INSTRUCTIONS FOR THE TASK →
Every entry below should appear in the answer exactly as written, apart from the pictures.

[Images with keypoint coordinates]
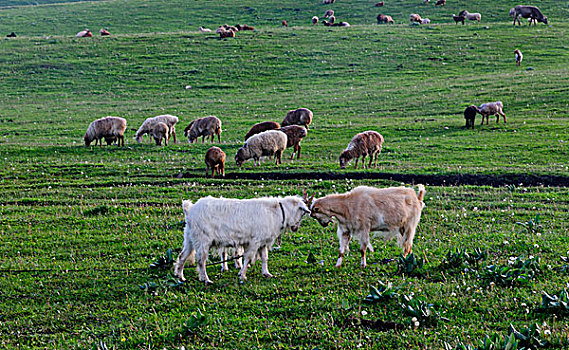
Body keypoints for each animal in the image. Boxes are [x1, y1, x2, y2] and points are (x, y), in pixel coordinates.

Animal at [175, 196, 310, 284]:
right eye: (302, 213)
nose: (296, 228)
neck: (278, 211)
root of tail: (189, 210)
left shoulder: (262, 242)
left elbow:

ANSWER SPACE →
Body keypoints for each animal in the image. Boxes are [x1, y1, x2, y2] and points are (x, y), in pixel coordinates.

Animal at [175, 196, 310, 284]:
right eye: (302, 213)
nose: (296, 228)
neck: (278, 211)
root of tail: (189, 210)
left shoulder: (262, 242)
left elbow:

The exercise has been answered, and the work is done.